My heartbeat skips at the sentiment, and my gaze drifts over to where Melody is wrapped in a warm embrace with Ms. Katherine. The two women pull back with tears glinting in their eyes, a testament to their strong bond and compassionate hearts. August dances around them in a princess crown, waving two glow sticks in tiny fists, her face still sticky with bright pink frosting.

A sigh escapes me, something wistful and pure. “Goddamn, I’m lucky…”

Bree’s fingers trail from my heart to my hand, and she gives it a light squeeze. “It’s not luck, Parker. This was all you.”

I swallow, drinking in the scene before me.

“You built this life, just like you built your home—from the ground up, with careful tools, hard work, and a lot of blood, sweat, and tears.” Her arm stretches outward, showcasing the fruits of my labor. “You put this here.”

My chest thunders with enlightenment. I did this. I chose this life for myself—this was what was on the other side for me. This was what was shrouded beyond the hurdles of hardship.

My heart.

My hope.

My real home.

The truth is, I never truly had a home until I had her. I had four walls and a place to lay my head, but no place to lay my heart. I planted roots here, but those roots had nowhere to grow. They were stagnant and shriveling.

Wilting.

My life could have gone in so many other directions. I had the power to make different choices, take alternate routes. It would have been so easy to coast along those dark waters until I gave up the fight and let myself drown.

But I chose to swim.

We hold the key to our own happiness, and what we put on the other side of that door is entirely up to us.

Our beginning doesn’t have to be our end.

Bree lets me go and rises from the chair as the final guests depart and Melody saunters over to us with August in her arms and our baby boy in her belly.

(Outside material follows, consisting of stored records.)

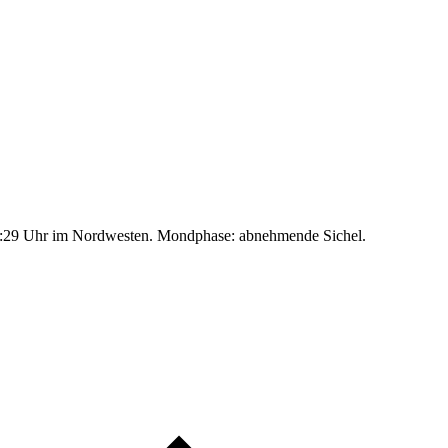
:29 Uhr im Nordwesten. Mondphase: abnehmende Sichel.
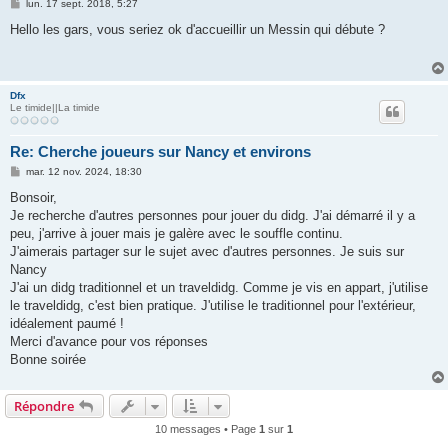
M
lun. 17 sept. 2018, 5:27
e
s
Hello les gars, vous seriez ok d'accueillir un Messin qui débute ?
s
a
g
e
Dfx
Le timide||La timide
Re: Cherche joueurs sur Nancy et environs
M
mar. 12 nov. 2024, 18:30
e
s
Bonsoir,
s
Je recherche d'autres personnes pour jouer du didg. J'ai démarré il y a
a
g
peu, j'arrive à jouer mais je galère avec le souffle continu.
e
J'aimerais partager sur le sujet avec d'autres personnes. Je suis sur
Nancy
J'ai un didg traditionnel et un traveldidg. Comme je vis en appart, j'utilise
le traveldidg, c'est bien pratique. J'utilise le traditionnel pour l'extérieur,
idéalement paumé !
Merci d'avance pour vos réponses
Bonne soirée
Répondre
10 messages • Page
1
sur
1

“I’m going to take off,” my sister says, meeting Melody halfway and enveloping both girls in a fond hug. “Enjoy the peace.”

She lifts her hand in goodbye as I stand to my feet and wave back. When her car rolls out of the driveway, gravel crunching beneath the tires and music fading off as she disappears down the dirt road, I turn to face a smiling Melody.

Her eyes are tired, gleaming with exhaustion, her skin pink from either a hot flash or wind burn. A long, flowing dress tickles her ankles, smeared with fingerpaint and cake. Both braids came loose, leaving her straw blonde hair in a mess of waves and tangles as a crisp wind sends it dancing behind her like a veil.